Pumpover System: As we all know, during red wine fermentation the solids from the grapes will be pushed to the top of the tank and form a "cap." This cap can be very thick and can trap a large amount of pressure underneath. In tanks larger than about 1000L this cap becomes so thick and pressurized that it can be impossible to punch it down by hand. Pumpover systems allow the winemaker to draw liquid from the bottom of the tank and pump it back over the top of the cap. This wets down the cap and will either break it up on its own or at the very least it will weaken it to the point where it is possible to punch down manually.

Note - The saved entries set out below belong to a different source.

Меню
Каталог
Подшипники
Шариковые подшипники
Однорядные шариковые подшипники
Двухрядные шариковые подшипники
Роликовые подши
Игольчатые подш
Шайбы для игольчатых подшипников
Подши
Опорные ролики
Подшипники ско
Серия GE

Sight Gauge: Also called a Sight Glass, a Sight Gauge is basically a narrow tube mounted vertically on the side of the tank that you can allow wine from the tank to flow into. The tube will only fill up to the height of the liquid inside the tank. This is used for determining how full a tank is for tax purposes, or for helping to determine percentages when blending. Though a relatively inexpensive add-on, we usually only recommend having one tank equipped with one as they are pretty tough to keep clean.
Fermentation Manway: A fermentation manway is a special upgraded manway that includes a beefy sloped channel being installed into the base of the tank. This is designed to help with the evacuation of red wine solids after fermentation. The manway opens along the top edge rather than the side edge as well.

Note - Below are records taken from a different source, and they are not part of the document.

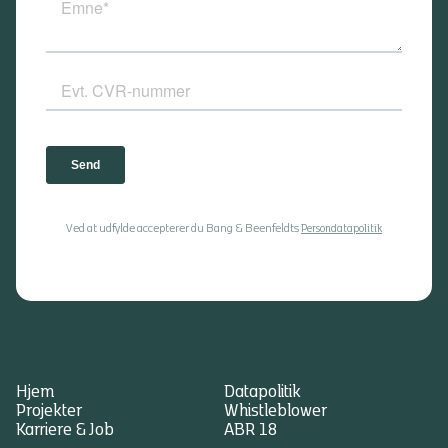
Ved at udfylde accepterer du Bang & Beenfeldts
Persondatapolitik
Hjem
Datapolitik
Projekter
Whistleblower
Karriere & Job
ABR 18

Options For Variable Volume Tanks Only
Manway Upgrade for Variable Tanks: The standard configuration of a Variable Volume tank does not include any manway at all. This option installs a standard manway at the base of the tank. Manways are very helpful for cleaning & sanitizing tanks.
Options For Sealed Tanks Only
Top Hatch for Sealed Tanks: This option installs a round hatch in the top of a sealed tank that allows access for cleaning or punching down. We have two different hatches available: either centered in the top of the tank or set forward so that they're easier to reach when leaning a ladder against the tank.
Manway Upgrade for Sealed Tanks: Sealed tanks come standard from Speidel with an oval manway installed in the side wall of the tank that is designed to give access for cleaning / sanitizing. This oval manway is not located right at the bottom of the tank, so it is not suitable for removing solids after red fermentation. The Manway Upgrade substitutes a rectangular manway at the base of the tank for the oval one that would have been there.